**The problem**: The task requires restating, word for word, the lines of the entries below from the one containing "module real_jpeg_8493_n_2 (n_1, n_0, n_2);" through the final one, both included.
::::::
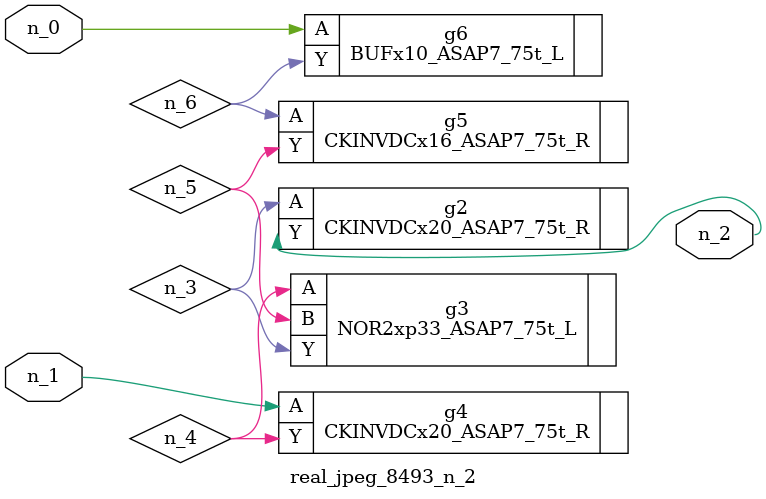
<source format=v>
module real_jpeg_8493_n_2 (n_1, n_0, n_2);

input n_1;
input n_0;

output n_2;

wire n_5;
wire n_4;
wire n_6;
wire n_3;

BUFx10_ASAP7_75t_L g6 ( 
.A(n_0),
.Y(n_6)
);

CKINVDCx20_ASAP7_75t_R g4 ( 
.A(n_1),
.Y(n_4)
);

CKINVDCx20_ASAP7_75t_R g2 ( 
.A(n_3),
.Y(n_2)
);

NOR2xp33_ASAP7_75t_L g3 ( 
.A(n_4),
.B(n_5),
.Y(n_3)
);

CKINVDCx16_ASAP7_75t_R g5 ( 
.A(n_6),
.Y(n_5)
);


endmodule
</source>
::::::
**Finished exercise**:
module real_jpeg_8493_n_2 (n_1, n_0, n_2);

input n_1;
input n_0;

output n_2;

wire n_5;
wire n_4;
wire n_6;
wire n_3;

BUFx10_ASAP7_75t_L g6 ( 
.A(n_0),
.Y(n_6)
);

CKINVDCx20_ASAP7_75t_R g4 ( 
.A(n_1),
.Y(n_4)
);

CKINVDCx20_ASAP7_75t_R g2 ( 
.A(n_3),
.Y(n_2)
);

NOR2xp33_ASAP7_75t_L g3 ( 
.A(n_4),
.B(n_5),
.Y(n_3)
);

CKINVDCx16_ASAP7_75t_R g5 ( 
.A(n_6),
.Y(n_5)
);


endmodule
</source>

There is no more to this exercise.